Task instructions
Return each of the entries below precisely, with no pictures in the result.

Collected data
= = = = =

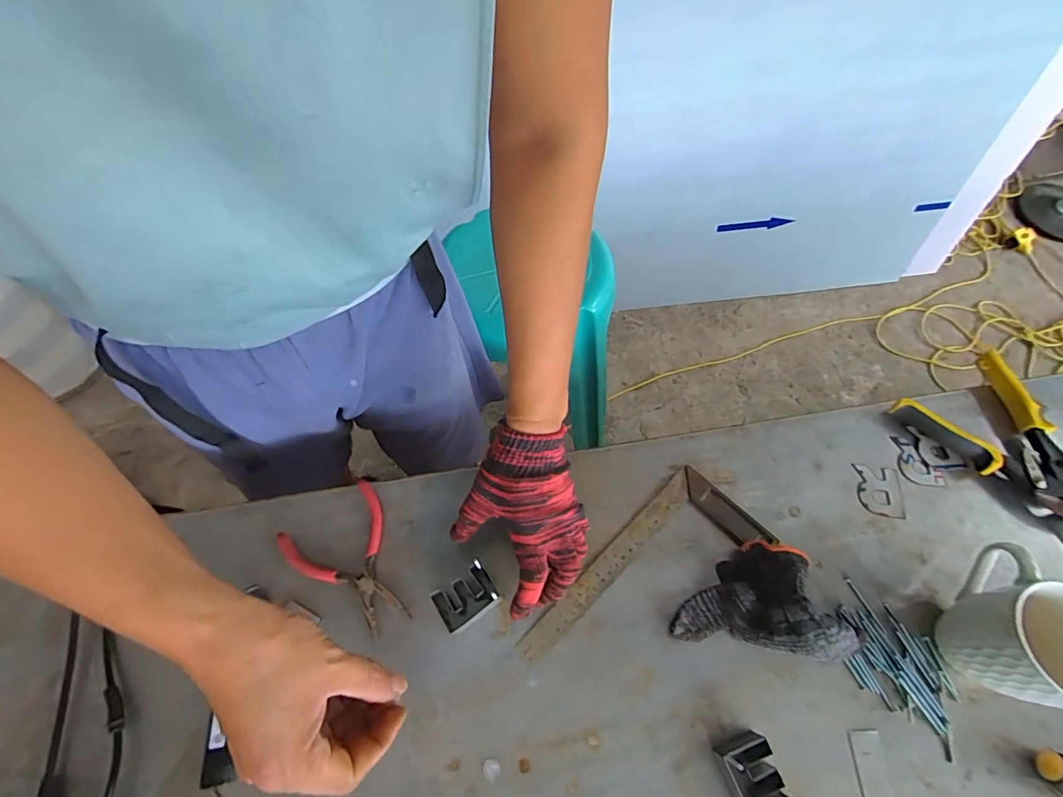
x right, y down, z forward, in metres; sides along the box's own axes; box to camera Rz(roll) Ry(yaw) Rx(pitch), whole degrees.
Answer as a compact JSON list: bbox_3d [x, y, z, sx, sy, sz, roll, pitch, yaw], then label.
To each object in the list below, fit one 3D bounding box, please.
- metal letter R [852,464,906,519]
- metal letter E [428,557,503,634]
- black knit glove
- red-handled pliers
[{"bbox_3d":[0.363,0.097,0.495,0.046,0.005,0.053,8,64,4],"label":"metal letter R"},{"bbox_3d":[-0.061,0.185,0.439,0.055,0.021,0.041,-32,68,-14],"label":"metal letter E"},{"bbox_3d":[0.206,0.175,0.424,0.144,0.059,0.091,7,64,4],"label":"black knit glove"},{"bbox_3d":[-0.172,0.160,0.463,0.099,0.012,0.138,-36,68,-16],"label":"red-handled pliers"}]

= = = = =

Result
x right, y down, z forward, in metres; sides along the box's own axes; box to camera Rz(roll) Ry(yaw) Rx(pitch), whole degrees.
Answer as a compact JSON list: bbox_3d [x, y, z, sx, sy, sz, roll, pitch, yaw], then label.
To each object in the list below, fit one 3D bounding box, please.
- metal letter R [852,464,906,519]
- metal letter E [428,557,503,634]
- black knit glove
- red-handled pliers
[{"bbox_3d":[0.363,0.097,0.495,0.046,0.005,0.053,8,64,4],"label":"metal letter R"},{"bbox_3d":[-0.061,0.185,0.439,0.055,0.021,0.041,-32,68,-14],"label":"metal letter E"},{"bbox_3d":[0.206,0.175,0.424,0.144,0.059,0.091,7,64,4],"label":"black knit glove"},{"bbox_3d":[-0.172,0.160,0.463,0.099,0.012,0.138,-36,68,-16],"label":"red-handled pliers"}]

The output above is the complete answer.